[Extracted page text data]

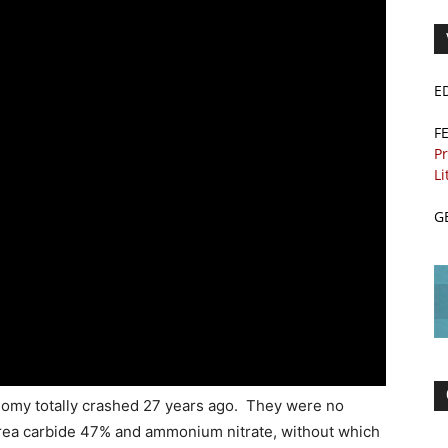
E
F
Pr
Li
G
nomy totally crashed 27 years ago. They were no
 urea carbide 47% and ammonium nitrate, without which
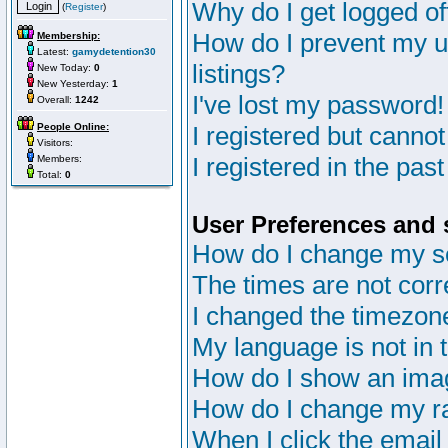
Why do I get logged of
(
Register
)
How do I prevent my u
Membership:
Latest:
gamydetention30
listings?
New Today:
0
New Yesterday:
1
I've lost my password!
Overall:
1242
People Online:
I registered but cannot
Visitors:
I registered in the pas
Members:
Total:
0
User Preferences and 
How do I change my s
The times are not corr
I changed the timezone 
My language is not in th
How do I show an im
How do I change my r
When I click the email 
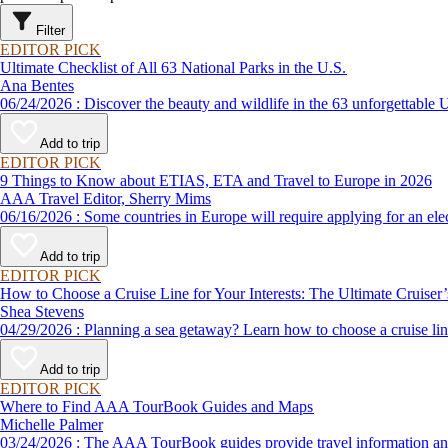
Filter
EDITOR PICK
Ultimate Checklist of All 63 National Parks in the U.S.
Ana Bentes
06/24/2026 : Discover the beauty and wildlife in the 63 unforg
Add to trip
EDITOR PICK
9 Things to Know about ETIAS, ETA and Travel to Europe in 2026
AAA Travel Editor, Sherry Mims
06/16/2026 : Some countries in Europe will require applying for a
Add to trip
EDITOR PICK
How to Choose a Cruise Line for Your Interests: The Ultimate Cruiser
Shea Stevens
04/29/2026 : Planning a sea getaway? Learn how to choose a crui
Add to trip
EDITOR PICK
Where to Find AAA TourBook Guides and Maps
Michelle Palmer
03/24/2026 : The AAA TourBook guides provide travel informat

HOW TO COMPLETE THIS TASK:
Copy every line of the data where "TourBook" is found.

ANSWER TO THE EXERCISE:
Where to Find AAA TourBook Guides and Maps
03/24/2026 : The AAA TourBook guides provide travel informat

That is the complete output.